Ostatnie namaszczenie powinno być traktowane przez państwo na identycznych zasadach jak pierwsza pomoc, a kapłani muszą uzyskać dostęp do miejsc tragedii – powiedział bp Mark Davies, odwołując się do przypadku morderstwa sir Davida Amessa.
Biskup Davies skrytykował decyzję policji, blokującej katolickiemu kapłanowi dostęp do miejsca zbrodni, gdzie konał polityk zasztyletowany przez somalijskiego dżihadystę. Służby nie reagowały na apele o konieczność otrzymania wiatyku przez polityka, którego wyznanie było powszechnie znane. Jak tłumaczyli funkcjonariusze, mieli związane ręce przez obowiązujące przepisy.
Hierarcha przekonywał, że „każdy katolik chrześcijanin żyje w nadziei odejścia z tego świata w towarzystwie sakramentów i modlitwy Kościoła”.
Wesprzyj nas już teraz!
„Jest to dobrze zrozumiane w szpitalach i domach opieki, ale kulisy morderczego ataku na Sir Davida Amessa pokazują, że brakuje takiego zrozumienia w sytuacjach nagłych” – kontynuował. Biskup Shrewsbury wezwał do podniesienia świadomości wobec znaczenia ostatnich obrządków dla katolików i przekonywał, że księża, którzy przyjeżdżają, aby udzielać ostatnich sakramentów, powinni być traktowani na równi ze służbami ratunkowymi.
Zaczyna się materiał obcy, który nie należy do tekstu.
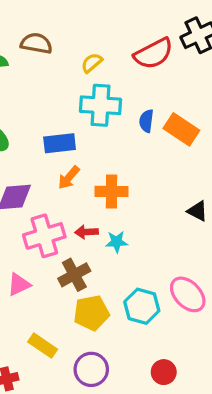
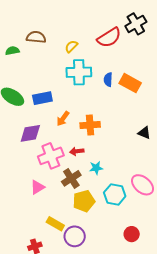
blue rectangle: (60, 143) -> (42, 98), moved
cyan star: (117, 242) -> (96, 168), moved
purple circle: (91, 369) -> (75, 236), moved

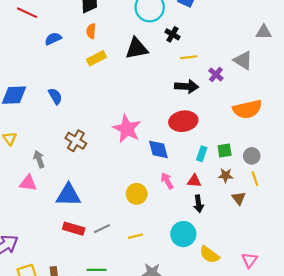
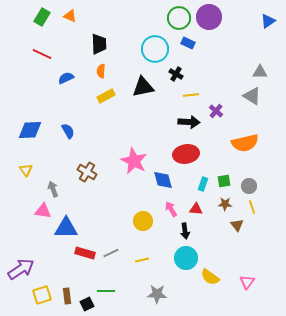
gray triangle: (243, 60) -> (252, 96), moved
blue triangle: (68, 195) -> (66, 228), moved
black arrow: (199, 204) -> (185, 231), moved

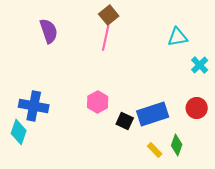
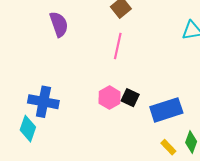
pink line: (106, 38) -> (118, 46), moved
black square: (125, 121) -> (130, 98), moved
„Mam nadzieję, że z tej straszliwej tragedii może wyniknąć lepsze zrozumienie wiecznego znaczenia godziny śmierci dla chrześcijan i posługi Kościoła jako duchowego „pogotowia ratunkowego”. Niech sir David spoczywa w pokoju — powiedział.
David Amess był posłem Partii Konserwatywnej, katolikiem, ojcem piątki dzieci i niestrudzonym obrońcą życia poczętego. Został zamordowany podczas spotkania z wyborcami w miasteczku Leigh-On-Sea na wschód od Londynu. Polityk został kilka razy ugodzony nożem przez wychowanego w Wielkiej Brytanii, 25-letniego Somalijczyka. Policja uznała morderstwo za akt terroru o podłożu religijnym.